The Hot Spot Rating
Haveli ke Peeche (1999)
Cast: Sohail Khan, Satnam Kaur, Ajay Sinha, Urmi Negi
Director: Vijay Chauhan
Synopsis: Turgid garbage with ghostly white sari-clad figure doing the rounds…yawn!
The titles are accompanied by a typically racy, Bappi Lahiri-inspired disco theme complete with a soaring string section working overtime. This is followed by shots of a full moon, a couple of spindly wolves baying away and an owl perched ominously on a nearby branch, setting the scene perfectly for the chills to follow.
An earnest voice-over then fills viewers in on the background story.
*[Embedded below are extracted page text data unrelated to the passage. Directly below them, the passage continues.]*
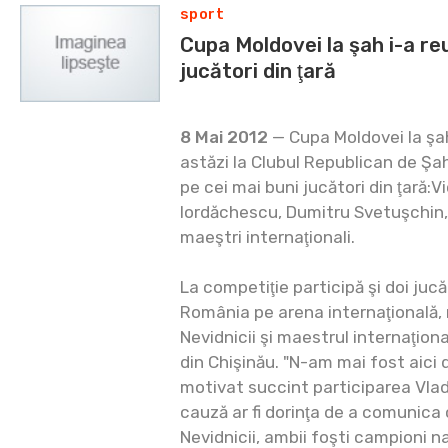
sport
Cupa Moldovei la şah i-a reu
jucători din ţară
8 Mai 2012
— Cupa Moldovei la şa
astăzi la Clubul Republican de Şah
pe cei mai buni jucători din ţară:V
Iordăchescu, Dumitru Svetuşchin, 
maeştri internaţionali.
La competiţie participă şi doi jucă
România pe arena internaţională,
Nevidnicii şi maestrul internaţional
din Chişinău. "N-am mai fost aici d
motivat succint participarea Vladi
cauză ar fi dorinţa de a comunica cu
Nevidnicii, ambii foşti campioni naţ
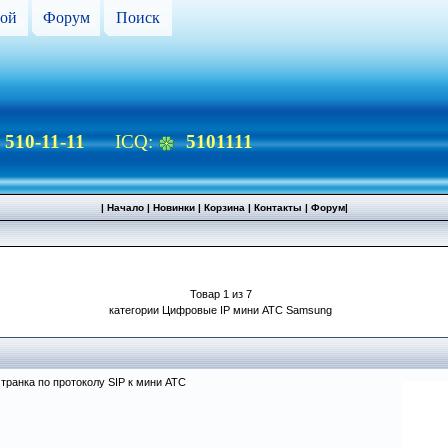
ой
Форум
Поиск
) 510-11-11
ICQ:
5101111
|
Начало
|
Новинки
|
Корзина
|
Контакты
|
Форум
|
Товар 1 из 7
категории Цифровые IP мини АТС Samsung
транка по протоколу SIP к мини АТС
A wealthy Thakur has lost his first wife and remarried, but all the family wealth and inheritance happen to be in the name of his younger brother and the brother’s lovely wife, Madhu. Consequently, not only the family but seemingly the entire community is plotting to get rid of the unfortunate couple and claim the riches for themselves. However, strange things begin happening at night and the scheme soon starts going badly off course.
Late each evening an eerie mist rolls in and a mysterious woman in a white sari, looking remarkably like Madhu herself, can be seen striding purposefully through the darkness. At the same time, a fellow dressed in an ape suit and rubber mask dances about for reasons best known to himself.
The inhabitants of the Haveli remain blissfully unaware of the wandering apparition but are deeply troubled by the violent storms, creeping fog and sinister noises that suddenly seem to plague the area. Fearing supernatural involvement, they summon a Tantrik to investigate.
Meanwhile, the ghostly woman continues wandering through the mist singing her song of doom while glaring menacingly at the Haveli.
A murder soon follows.
The spectral woman is seen fleeing the scene.
The Tantrik is summoned again while, conveniently enough, Madhu’s husband is forced to travel away on business. The scheming family recognises the perfect opportunity and decides that the time has come to remove Madhu from the equation once and for all.
One dark and stormy night—which seem to occur with remarkable frequency in this part of the country—Madhu is assaulted by various individuals wearing cut-price costume-shop rubber masks. The experience appears sufficient to drive her completely over the edge. The family hastily disposes of her and immediately begins dreaming of the vast fortunes that will soon be redistributed in their favour.
When Madhu’s husband eventually returns from the city, the family attempts to convince him that his wife had been conducting a sordid affair behind his back and that drastic measures became necessary.
Unfortunately for them, their explanation is interrupted by the arrival of Madhu herself.
Alive.
Well.
And apparently none the worse for wear.
This naturally raises a number of awkward questions.
Is Madhu really alive?
Is she a ghost as the family insists?
Is she an impostor?
Or did the family accidentally murder the wrong person?
The answers lie at the heart of the film’s mystery and eventually the various twists and revelations come tumbling out in rapid succession.
Unfortunately, none of it is remotely convincing.
The film is an ultra-cheap, horribly acted hotchpotch of family intrigue and horror elements awkwardly welded together into something that doesn’t really work as either. The story is simply too contrived even by the standards of bargain-basement horror cinema and whether the film can genuinely be classified as horror at all is open to serious debate.
The most horrifying aspect of the production is undoubtedly the acting.
The rubber masks fail miserably as instruments of terror and no amount of fog machines, thunderclaps or white sari-clad beauties wandering aimlessly through mist-bound forests can disguise the fact that this particular Bollywood cliché had already become stale long before this film arrived.
There is not a single genuinely effective scare.
Not a single memorable monster.
Not a single worthwhile horror sequence.
This film possesses virtually no redeeming qualities whatsoever and serves as a perfect example of how badly the post-Ramsay horror scene had deteriorated. Faced with the likes of Haveli Ke Peeche, Khooni Dracula, Maut and Bhayanak Panjaa, horror fans were increasingly being forced to scrape the very bottom of the barrel.
There was a time when one dismissed Ramsay productions as cheap, crude affairs stitched together with kitchen-sink special effects and rubber monsters.
After enduring the new generation of Bollywood horror, however, one is forced to reconsider.
Suddenly the Ramsays begin looking rather good indeed.